If you initially ingested SBOMs without a GitHub token, many packages may have unresolved licenses. After adding the token, you need a full re-ingestion to resolve them:
# Docker Compose:
make dev-reset
# Kubernetes:
# See "Full re-ingestion from scratch" above
What example files are included?
The sboms/ directory ships with several example files for testing and demonstration:
| File | Type | Purpose |
|---|---|---|
_example.spdx.json | Plain SPDX JSON | A minimal SPDX 2.3 document with packages, licenses, and PURLs. Good starting point for testing the basic pipeline. |
_example-intoto.spdx.json | In-toto attestation envelope | An SPDX document wrapped in an in-toto attestation predicate field — the format generated by Syft/BuildKit for container images. Tests the parser’s auto-detection and unwrapping. |
_example-violations.spdx.json | Plain SPDX JSON | Contains packages with copyleft licenses (GPL, AGPL) to test license compliance violations and exception handling. |
_example.openvex.json | OpenVEX | A VEX document that suppresses specific CVEs for demonstration. Tests the VEX ingestion and dashboard effective-vulnerability counts. |
golang-common.openvex.json | OpenVEX | Real-world VEX statements for common Go ecosystem false positives. |
otel-protobuf.openvex.json | OpenVEX | VEX statements for OpenTelemetry protobuf-related findings. |
license-policy.json | License Policy | The active license classification policy (permissive vs. copyleft SPDX IDs). Based on the CNCF Allowed Third-Party License Policy. |
license-exceptions.json | License Exceptions | Active license exceptions in CNCF format. Exempts specific packages from violation reporting. |
Files prefixed with _ are treated as examples and are ignored by the default SBOM_LIMIT when set. To test with them, either set SBOM_LIMIT=0 or place your own .spdx.json files in the sboms/ directory.

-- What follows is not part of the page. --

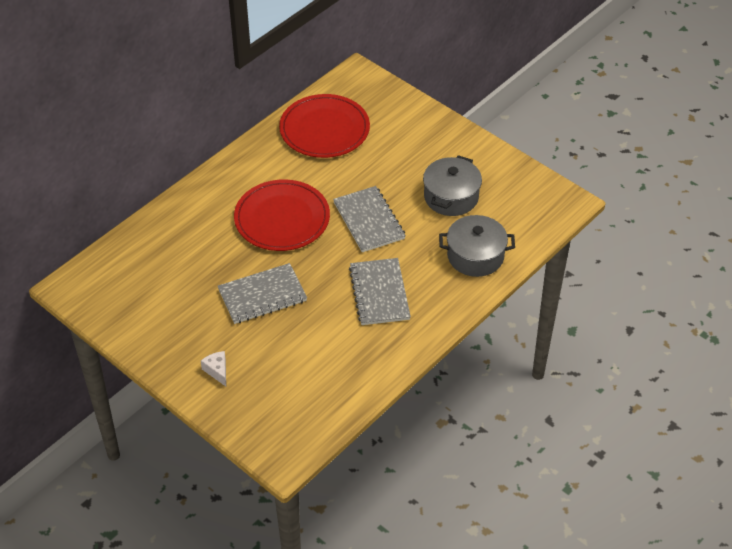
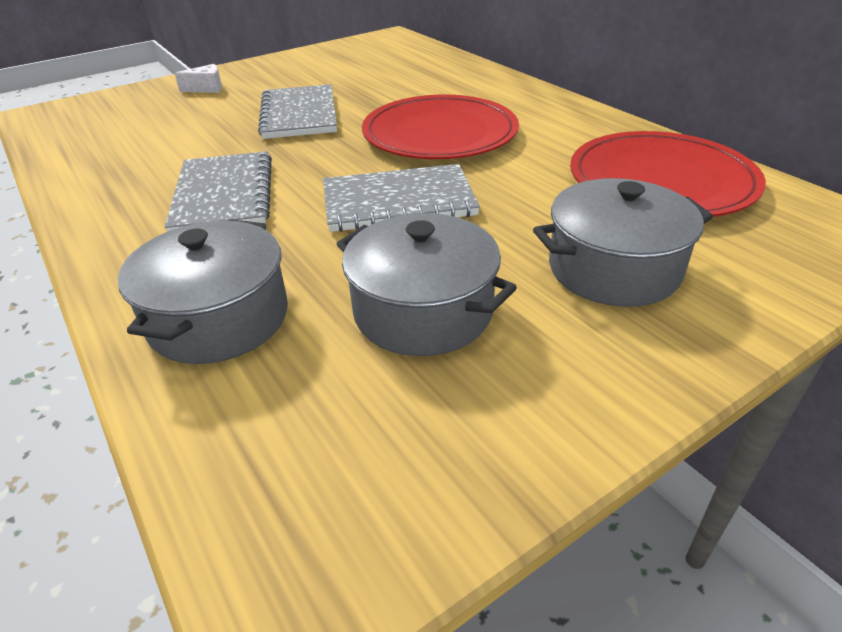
camera: 105 degrees right, 10 degrees down
(379, 293) = (224, 195): grey notebook -> grey notebook turned 75 degrees clockwise
(406, 145) = (614, 269): none -> grey pot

How do I trigger a CVE refresh?
The CVE Refresher runs as a CronJob (default: daily at 2 AM). To trigger it immediately:
kubectl create job --from=cronjob/seebom-cve-refresher manual-cve-refresh-$(date +%s) -n seebom
This checks all known PURLs against the OSV database for newly disclosed vulnerabilities.
Docker Compose:
make cve-refresh